- _What is expected_:
Starting with the line where "focal_mm: 2.32" appears, print every line through the end of the entries below exactly as it stands, and leave out the pictures.
★ ★ ★ ★
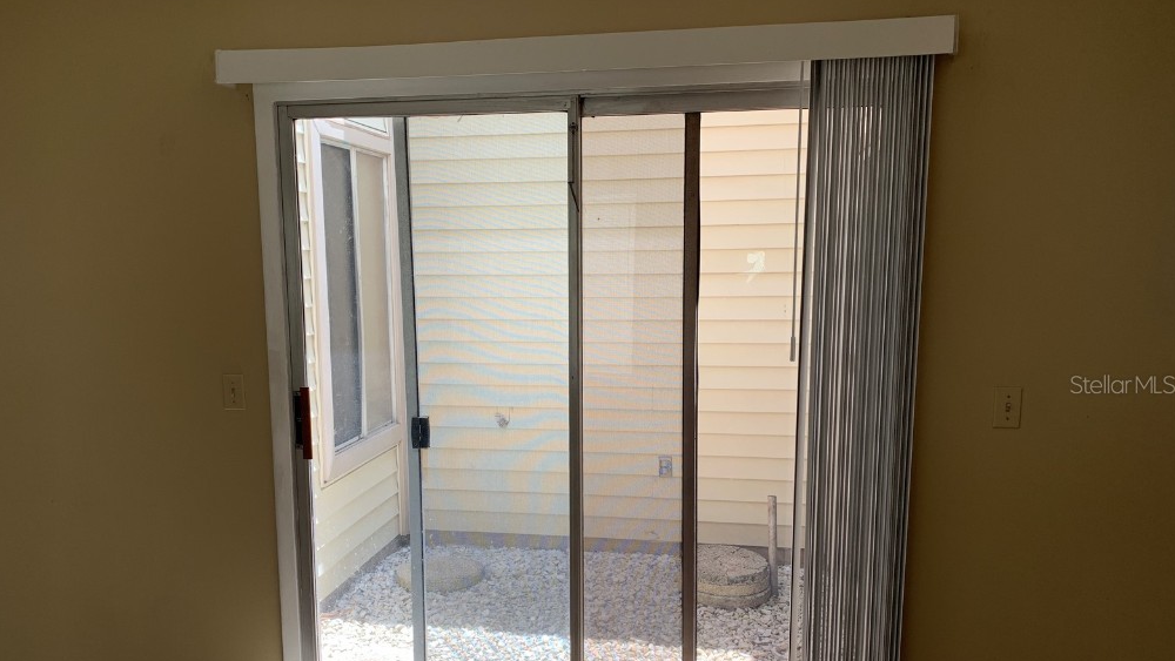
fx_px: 904
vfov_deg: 40.1
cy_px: 384
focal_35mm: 29
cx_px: 579
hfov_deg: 66.1
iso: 25
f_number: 1.8
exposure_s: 1/254
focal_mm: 4.25
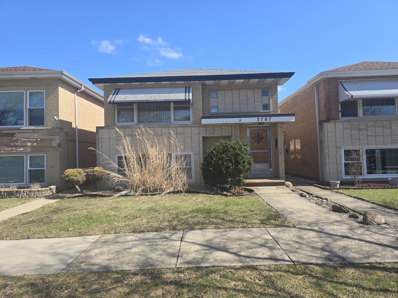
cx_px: 199
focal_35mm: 23
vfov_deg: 58.9
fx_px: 264
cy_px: 149
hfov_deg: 73.9
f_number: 1.7
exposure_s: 1/603
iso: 12
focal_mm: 6.3
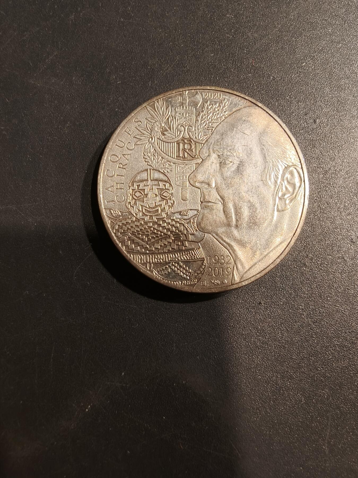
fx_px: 317
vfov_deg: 73.9
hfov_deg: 58.9
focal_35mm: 23
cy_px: 239
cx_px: 179
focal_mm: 2.32
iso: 160
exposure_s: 1/100
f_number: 2
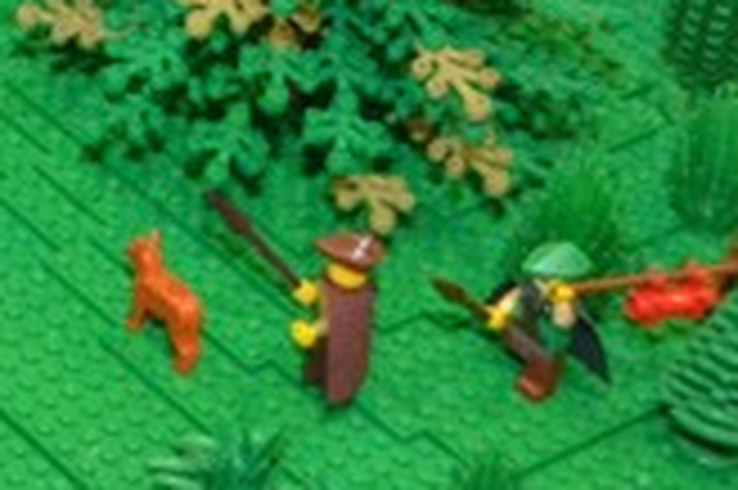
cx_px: -747
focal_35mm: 183
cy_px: -494
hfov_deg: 10.3
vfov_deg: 7.2
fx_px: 3748
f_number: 4
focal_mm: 20
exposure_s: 1/60
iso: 3200
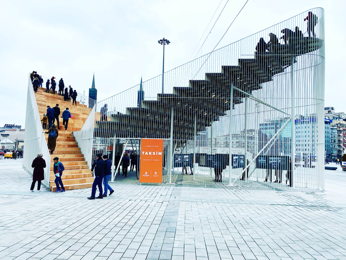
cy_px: 130
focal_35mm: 26
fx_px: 260
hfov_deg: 67.3
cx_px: 173
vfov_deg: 53.1
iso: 32
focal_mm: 4.25
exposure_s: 1/1182
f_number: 1.8
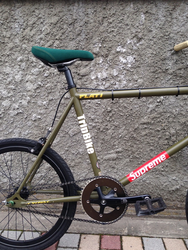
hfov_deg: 42.9
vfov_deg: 55.4
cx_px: 94
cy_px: 125
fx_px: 239
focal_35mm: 33
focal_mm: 4.12
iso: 64
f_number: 2.4
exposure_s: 1/120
★ ★ ★ ★
- _Exercise output_:
focal_mm: 2.32
iso: 160
exposure_s: 1/100
f_number: 2
cx_px: -747
focal_35mm: 183
cy_px: -494
hfov_deg: 10.3
vfov_deg: 7.2
fx_px: 3748
f_number: 4
focal_mm: 20
exposure_s: 1/60
iso: 3200
cy_px: 130
focal_35mm: 26
fx_px: 260
hfov_deg: 67.3
cx_px: 173
vfov_deg: 53.1
iso: 32
focal_mm: 4.25
exposure_s: 1/1182
f_number: 1.8
hfov_deg: 42.9
vfov_deg: 55.4
cx_px: 94
cy_px: 125
fx_px: 239
focal_35mm: 33
focal_mm: 4.12
iso: 64
f_number: 2.4
exposure_s: 1/120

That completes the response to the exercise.